When all SMS retries are exhausted and nothing happens, the customer receives no notification about their booking. A console.log on failure is not a delivery log — it evaporates on process restart and cannot be queried for support investigations. CWE-391 (unhandled failure) and CWE-770 (uncontrolled resource consumption by uncapped retry state) both apply. The compound failure is silent: the booking system shows confirmed, the customer never hears anything, and there is no record to diagnose or alert on. ISO 25010 reliability.fault-tolerance requires that delivery failures be observable and that an alternative communication path exist.
High because exhausted SMS retries with no fallback leave the customer entirely uninformed and leave operations with no structured record to investigate or alert on.
In the SMS job worker at src/jobs/sms-worker.ts, write delivery failures to a persistent log table and queue a fallback email after the final retry. The failure log must include at minimum booking_id, phone, error, attempt, and timestamp:
smsQueue.process('send-confirmation-sms', async (job) => {
try {
await twilioClient.messages.create({ body: job.data.message, from: process.env.TWILIO_PHONE!, to: job.data.phoneNumber })
} catch (error) {
await db.smsDeliveryLog.create({
data: {
booking_id: job.data.bookingId,
phone: job.data.phoneNumber,
error: error instanceof Error ? error.message : String(error),
attempt: job.attemptsMade,
timestamp: new Date(),
},
})
if (job.attemptsMade >= job.opts.attempts) {
await emailQueue.add('send-confirmation', {
bookingId: job.data.bookingId,
customerEmail: job.data.fallbackEmail,
})
} else {
throw error
}
}
})
ID: booking-notifications-reminders.sms.sms-failure-fallback
Severity: high
What to look for: Find the SMS job handler (the queue worker that processes SMS sends). Check for: (1) Failure logging — each failed attempt should create a log record with at minimum: booking_id, phone_number, error_message, attempt_number, timestamp. Search for a delivery log table or structured logging. (2) Fallback email — after the final retry fails, check whether an email is automatically queued to the customer. Trace the "all retries exhausted" code path. Verify the fallback email contains the same booking information as the SMS would have.
Pass criteria: Count all log fields present. BOTH of the following: (1) SMS failures are logged to a persistent store (database table, structured log) with at least 3 of these 5 fields: booking_id, phone_number, error_message, attempt_number, timestamp — enumerate each field found and report the count even on pass (e.g., "4 of 5 log fields present"). console.log alone does NOT count as persistent logging. (2) After all retries are exhausted, an email is automatically queued as fallback — quote the email queue addition in the exhaustion handler.
Fail criteria: Failures silently swallowed (catch block is empty or only console.log). No persistent failure log. No fallback email after final retry. Fallback email queued but missing booking details.
Skip (N/A) when: SMS is not offered (same criteria as sms-optout-persisted skip).

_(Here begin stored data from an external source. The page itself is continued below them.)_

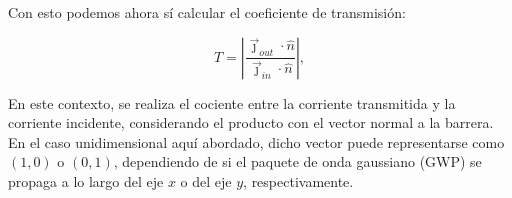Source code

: Con esto podemos ahora sí calcular el coeficiente de transmisión:

\begin{equation}
    \label{eq:transmissionCoef}
    T = \left| \frac{\vec{\jmath}_{out}\cdot\hat{n}}{\vec{\jmath}_{in}\cdot\hat{n}} \right|,
\end{equation}

\noindent En este contexto, se realiza el cociente entre la corriente transmitida y la corriente incidente, considerando el producto con el vector normal a la barrera.
En el caso unidimensional aquí abordado, dicho vector puede representarse como $(1,0)$ o $(0,1)$, dependiendo de si el paquete de onda gaussiano (GWP) se propaga a lo largo del eje $x$ o del eje $y$, respectivamente.
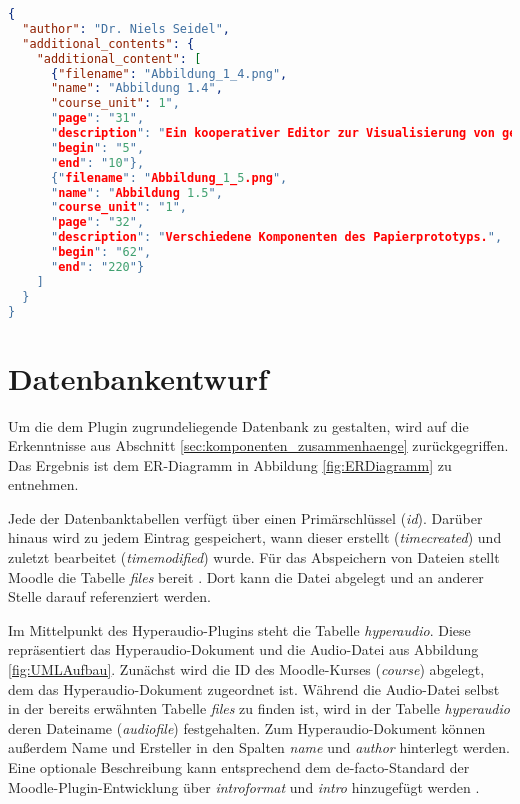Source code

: \begin{lstlisting}[language=json,
             linewidth=\textwidth,
             caption={Beispielhafte Konfigurationsdatei},
             label={lst:JSON}]             
{
  "author": "Dr. Niels Seidel",
  "additional_contents": {
    "additional_content": [
      {"filename": "Abbildung_1_4.png",
      "name": "Abbildung 1.4",
      "course_unit": 1", 
      "page": "31",
      "description": "Ein kooperativer Editor zur Visualisierung von gemeinsam zu lernenden Vokabeln.",
      "begin": "5",
      "end": "10"},
      {"filename": "Abbildung_1_5.png",
      "name": "Abbildung 1.5",
      "course_unit": "1",
      "page": "32",
      "description": "Verschiedene Komponenten des Papierprototyps.",
      "begin": "62",
      "end": "220"}
    ]
  }
}
\end{lstlisting}

\section{Datenbankentwurf}
\label{sec:datenbank}
Um die dem Plugin zugrundeliegende Datenbank zu gestalten, wird auf die Erkenntnisse aus Abschnitt \ref{sec:komponenten_zusammenhaenge} zurückgegriffen. Das Ergebnis ist dem ER-Diagramm in Abbildung \ref{fig:ERDiagramm} zu entnehmen.

Jede der Datenbanktabellen verfügt über einen Primärschlüssel (\textit{id}). Darüber hinaus wird zu jedem Eintrag gespeichert, wann dieser erstellt (\textit{timecreated}) und zuletzt bearbeitet (\textit{timemodified}) wurde. Für das Abspeichern von Dateien stellt Moodle die Tabelle \textit{files} bereit \citep{moodle2018file}. Dort kann die Datei abgelegt und an anderer Stelle darauf referenziert werden.

Im Mittelpunkt des Hyperaudio-Plugins steht die Tabelle \textit{hyperaudio}. Diese repräsentiert das Hyperaudio-Dokument und die Audio-Datei aus Abbildung \ref{fig:UMLAufbau}. Zunächst wird die ID des Moodle-Kurses (\textit{course}) abgelegt, dem das Hyperaudio-Dokument zugeordnet ist. Während die Audio-Datei selbst in der bereits erwähnten Tabelle \textit{files} zu finden ist, wird in der Tabelle \textit{hyperaudio} deren Dateiname (\textit{audiofile}) festgehalten. Zum Hyperaudio-Dokument können außerdem Name und Ersteller in den Spalten \textit{name} und \textit{author} hinterlegt werden. Eine optionale Beschreibung kann entsprechend dem de-facto-Standard der Moodle-Plugin-Entwicklung über \textit{introformat} und \textit{intro} hinzugefügt werden \citep{moodle2016activity}.

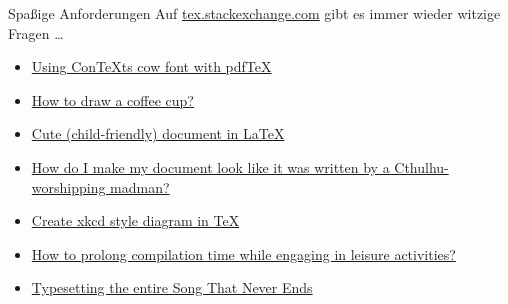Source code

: \documentclass[
	vorläufig=false,
	datum=2022-12-22,
	titel={Witziges, Obskures und Sinnvolles…},
	web=false,
 	aspectratio=1610,
 	max,
]{../tex/latexkurs-slides}
\begin{document}
\begin{frame}{Spaßige Anforderungen}
	Auf \url{tex.stackexchange.com} gibt es immer wieder witzige Fragen …
	\begin{itemize}
		\item \href{http://tex.stackexchange.com/questions/115471/using-contexts-cow-font-with-pdftex}{Using ConTeXts cow font with pdfTeX}
		\item \href{http://tex.stackexchange.com/questions/145223/how-to-draw-a-coffee-cup}{How to draw a coffee cup?}
		\item \href{http://tex.stackexchange.com/questions/63732/cute-child-friendly-document-in-latex}{Cute (child-friendly) document in LaTeX}
		\item \href{http://tex.stackexchange.com/questions/29402/how-do-i-make-my-document-look-like-it-was-written-by-a-cthulhu-worshipping-madm}{How do I make my document look like it was written by a Cthulhu-worshipping madman?}
		\item \href{http://tex.stackexchange.com/questions/74878/create-xkcd-style-diagram-in-tex}{Create xkcd style diagram in TeX}
\item \href{https://tex.stackexchange.com/questions/122116/how-to-prolong-compilation-time-while-engaging-in-leisure-activities}{How to prolong compilation time while engaging in leisure activities?}
	\item \href{https://tex.stackexchange.com/questions/95783/typesetting-the-entire-song-that-never-ends}{Typesetting the entire Song That Never Ends}
	\end{itemize}
\end{frame}
\end{document}
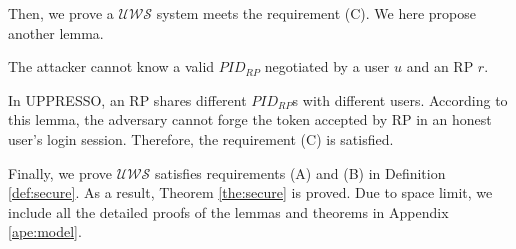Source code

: 
Then, we prove a $\mathcal{UWS}$ system meets the requirement (C). We here propose another lemma.
\vspace{-\topsep}
\begin{lemma}
The attacker cannot know a valid $PID_{RP}$ negotiated by a user $u$ and an RP $r$.
\label{lemma:PID}
\end{lemma}
\vspace{-\topsep}
In UPPRESSO, an RP shares different $PID_{RP}$s with different users. According to this lemma, the adversary cannot forge the token accepted by RP in an honest user's login session. Therefore, the requirement (C) is satisfied.


Finally, we prove $\mathcal{UWS}$ satisfies requirements (A) and (B) in Definition \ref{def:secure}. As a result, Theorem \ref{the:secure} is proved.  Due to space limit, we include all the detailed proofs of the lemmas and theorems in Appendix \ref{ape:model}.

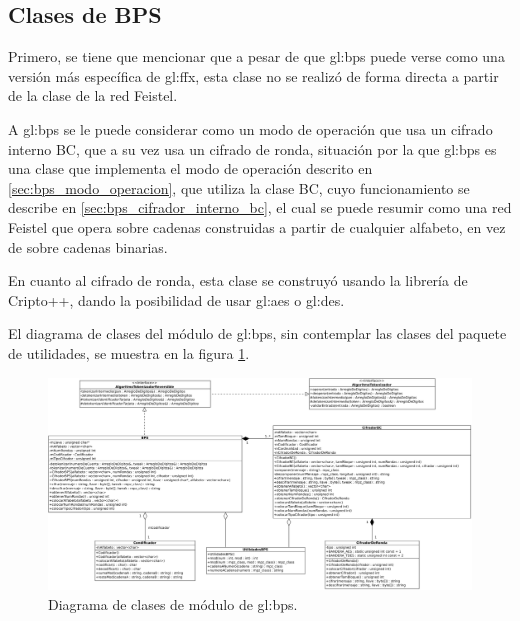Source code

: %
%
%

\subsection{Clases de BPS}

Primero, se tiene que mencionar que a pesar de que \gls{gl:bps} puede verse como
una versión más específica de \gls{gl:ffx}, esta clase no se realizó de forma
directa a partir de la clase de la red Feistel.

A \gls{gl:bps} se le puede considerar como un modo de operación que usa un
cifrado interno BC, que a su vez usa un cifrado de ronda, situación por la que
\gls{gl:bps} es una clase que implementa el modo de operación descrito en
\ref{sec:bps_modo_operacion}, que utiliza la clase BC, cuyo funcionamiento se
describe en \ref{sec:bps_cifrador_interno_bc}, el cual se puede resumir como
una red Feistel que opera sobre cadenas construidas a partir de cualquier
alfabeto, en vez de sobre cadenas binarias.

En cuanto al cifrado de ronda, esta clase se construyó usando la librería de
Cripto++, dando la posibilidad de usar \gls{gl:aes} o \gls{gl:des}.


El diagrama de clases del módulo de \gls{gl:bps}, sin contemplar las clases del
paquete de utilidades, se muestra en la figura \ref{diagrama_clases_bps}.

\begin{figure}
  \begin{center}
    \includegraphics[width=1.0\linewidth]{diagramas/bps.png}
    \caption{Diagrama de clases de módulo de \gls{gl:bps}.}
    \label{diagrama_clases_bps}
  \end{center}
\end{figure}
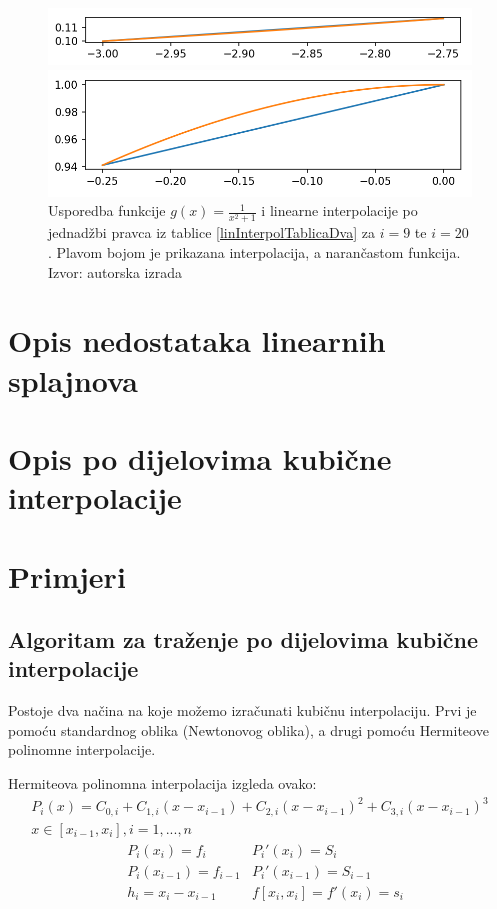\documentclass[12pt,a4paper]{report}
\begin{document}
			\begin{figure}[H]
				\centering
				
					\includegraphics[width=\textwidth]{slike/usporedba58.png}
				
					\includegraphics[width=\textwidth]{slike/usporedba519.png}
				
				\caption{Usporedba funkcije $g(x)=\frac{1}{x^2 +1}$ i linearne interpolacije po jednadžbi pravca iz tablice \ref{linInterpolTablicaDva} za $i=9$ te $i=20$. Plavom bojom je prikazana interpolacija, a narančastom funkcija. Izvor: autorska izrada}
				\label{linInterSlika2}
			\end{figure}
			
			
			
	\section{Opis nedostataka linearnih splajnova}
	\section{Opis po dijelovima kubične interpolacije}
	\section{Primjeri}
		\subsection{Algoritam za traženje po dijelovima kubične interpolacije}
		Postoje dva načina na koje možemo izračunati kubičnu interpolaciju. Prvi je pomoću standardnog oblika (Newtonovog oblika), a drugi pomoću Hermiteove polinomne interpolacije.
		
		Hermiteova polinomna interpolacija izgleda ovako:
		\begin{align*}
		P_i(x)=C_{0,i}+C_{1,i}(x-x_{i-1})+C_{2,i}(x-x_{i-1})^2+C_{3,i}(x-x_{i-1})^3 \\
		x\in[x_{i-1}, x_i], i=1,...,n
		\end{align*}
		\begin{align*}
			&P_i(x_i)=f_i &P_i'(x_i)=S_i\\
			&P_i(x_{i-1})=f_{i-1} &P_i'(x_{i-1})=S_{i-1}\\
			&h_i=x_i-x_{i-1} &f[x_i, x_i]=f'(x_i)=s_i
		\end{align*}
		
\end{document}
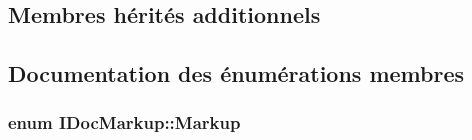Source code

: \subsection*{Membres hérités additionnels}


\subsection{Documentation des énumérations membres}
\hypertarget{class_i_doc_markup_a0f98f192394be48c4fb41b3b79e021ba}{}
\subsubsection[{Markup}]{\setlength{\rightskip}{0pt plus 5cm}enum {\bf I\+Doc\+Markup\+::\+Markup}}\label{class_i_doc_markup_a0f98f192394be48c4fb41b3b79e021ba}
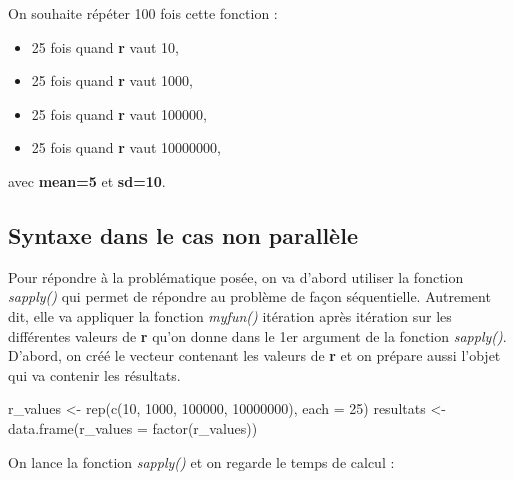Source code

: \documentclass[
]{book}
\newenvironment{Shaded}{\begin{snugshade}}{\end{snugshade}}
\newcommand{\AttributeTok}[1]{\textcolor[rgb]{0.77,0.63,0.00}{#1}}
\newcommand{\CommentTok}[1]{\textcolor[rgb]{0.56,0.35,0.01}{\textit{#1}}}
\newcommand{\DecValTok}[1]{\textcolor[rgb]{0.00,0.00,0.81}{#1}}
\newcommand{\FunctionTok}[1]{\textcolor[rgb]{0.00,0.00,0.00}{#1}}
\newcommand{\NormalTok}[1]{#1}
\newcommand{\OtherTok}[1]{\textcolor[rgb]{0.56,0.35,0.01}{#1}}
\newcommand{\SpecialCharTok}[1]{\textcolor[rgb]{0.00,0.00,0.00}{#1}}
\providecommand{\tightlist}{%
  \setlength{\itemsep}{0pt}\setlength{\parskip}{0pt}}
\theoremstyle{definition}
\theoremstyle{definition}
\theoremstyle{definition}
\theoremstyle{definition}
\theoremstyle{remark}
\begin{document}
On souhaite répéter 100 fois cette fonction :

\begin{itemize}
\tightlist
\item
  25 fois quand \textbf{r} vaut 10,
\item
  25 fois quand \textbf{r} vaut 1000,
\item
  25 fois quand \textbf{r} vaut 100000,
\item
  25 fois quand \textbf{r} vaut 10000000,
\end{itemize}

avec \textbf{mean=5} et \textbf{sd=10}.

\hypertarget{syntaxe-dans-le-cas-non-paralluxe8le}{%
\subsection{Syntaxe dans le cas non parallèle}\label{syntaxe-dans-le-cas-non-paralluxe8le}}

Pour répondre à la problématique posée, on va d'abord utiliser la fonction \emph{sapply()} qui permet de répondre au problème de façon séquentielle. Autrement dit, elle va appliquer la fonction \emph{myfun()} itération après itération sur les différentes valeurs de \textbf{r} qu'on donne dans le 1er argument de la fonction \emph{sapply()}. D'abord, on créé le vecteur contenant les valeurs de \textbf{r} et on prépare aussi l'objet qui va contenir les résultats.

\begin{Shaded}
\begin{Highlighting}[]
\NormalTok{r\_values }\OtherTok{\textless{}{-}} \FunctionTok{rep}\NormalTok{(}\FunctionTok{c}\NormalTok{(}\DecValTok{10}\NormalTok{, }\DecValTok{1000}\NormalTok{, }\DecValTok{100000}\NormalTok{, }\DecValTok{10000000}\NormalTok{), }\AttributeTok{each =} \DecValTok{25}\NormalTok{)}
\NormalTok{resultats }\OtherTok{\textless{}{-}} \FunctionTok{data.frame}\NormalTok{(}\AttributeTok{r\_values =} \FunctionTok{factor}\NormalTok{(r\_values))}
\end{Highlighting}
\end{Shaded}

On lance la fonction \emph{sapply()} et on regarde le temps de calcul :

\begin{Shaded}
\end{Shaded}
\end{document}
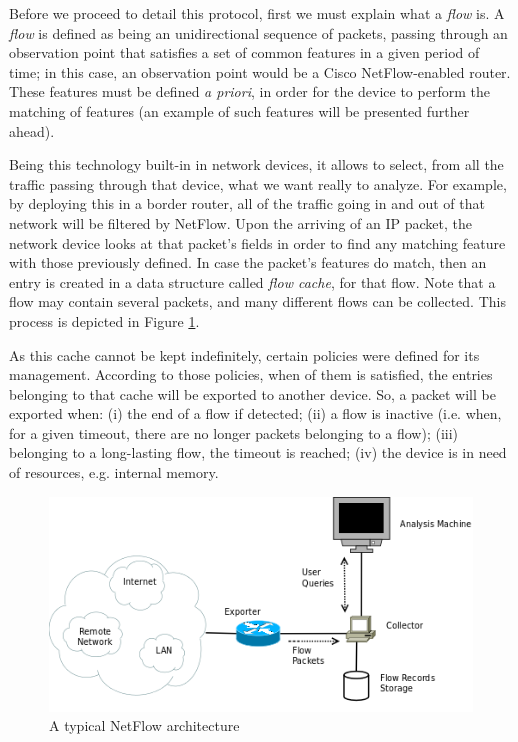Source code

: \documentclass[runningheads,a4paper]{llncs}
\begin{document}
Before we proceed to detail this protocol, first we must explain what a \textit{flow} is. A \textit{flow} is defined as being an unidirectional sequence of packets, passing through an observation point that satisfies a set of common features in a given period of time;  in this case, an observation point would be a Cisco NetFlow-enabled router. These features must be defined \textit{a priori}, in order for the device to perform the matching of features (an example of such features will be presented further ahead). 

Being this technology built-in in network devices, it allows to select, from all the traffic passing through that device, what we want really to analyze. For example, by deploying this in a border router, all of the traffic going in and out of that network will be filtered by NetFlow. Upon the arriving of an IP packet, the network device looks at that packet's fields in order to find any matching feature with those previously defined. In case the packet's features do match, then an entry is created in a data structure called \textit{flow cache}, for that flow. Note that a flow may contain several packets, and many different flows can be collected. This process is depicted in Figure \ref{fig:nfarch}.

As this cache cannot be kept indefinitely, certain policies were defined for its management. According to those policies, when of them is satisfied, the entries belonging to that cache will be exported to another device. So, a packet will be exported when: (i) the end of a flow if detected; (ii) a flow is inactive (i.e. when, for a given timeout, there are no longer packets belonging to a flow); (iii) belonging to a long-lasting flow, the timeout is reached; (iv) the device is in need of resources, e.g. internal memory.   


\begin{figure}[htp]
\centering
\includegraphics[scale=0.70]{netflow_arch.png}
\caption{A typical NetFlow architecture}
\label{fig:nfarch}
\end{figure}
\end{document}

Detail on fail: Quote the SMS job handler and describe what happens on failure. Example: "smsWorker at src/jobs/sms-worker.ts:12 catches errors but only logs to console.log (not persistent). After final retry at line 25, no fallback email is queued — customer receives no notification if SMS fails.".
Remediation: Add persistent failure logging and automatic email fallback:
// src/jobs/sms-worker.ts
smsQueue.process('send-confirmation-sms', async (job) => {
try {
await twilioClient.messages.create({
body: job.data.message,
from: process.env.TWILIO_PHONE!,
to: job.data.phoneNumber
})
} catch (error) {
// Persistent failure log
await db.smsDeliveryLog.create({
data: {
booking_id: job.data.bookingId,
phone: job.data.phoneNumber,
error: error instanceof Error ? error.message : String(error),
attempt: job.attemptsMade,
timestamp: new Date()
}
})
if (job.attemptsMade >= job.opts.attempts) {
// All retries exhausted — queue fallback email
await emailQueue.add('send-confirmation', {
bookingId: job.data.bookingId,
customerEmail: job.data.fallbackEmail,
note: 'SMS delivery failed after all retries; sending via email'
})
} else {
throw error // Retry
}
}
})
Cross-reference: Database Audit checks log table design. Error Handling audit checks error logging patterns. Email/SMS Compliance audit checks fallback email content compliance.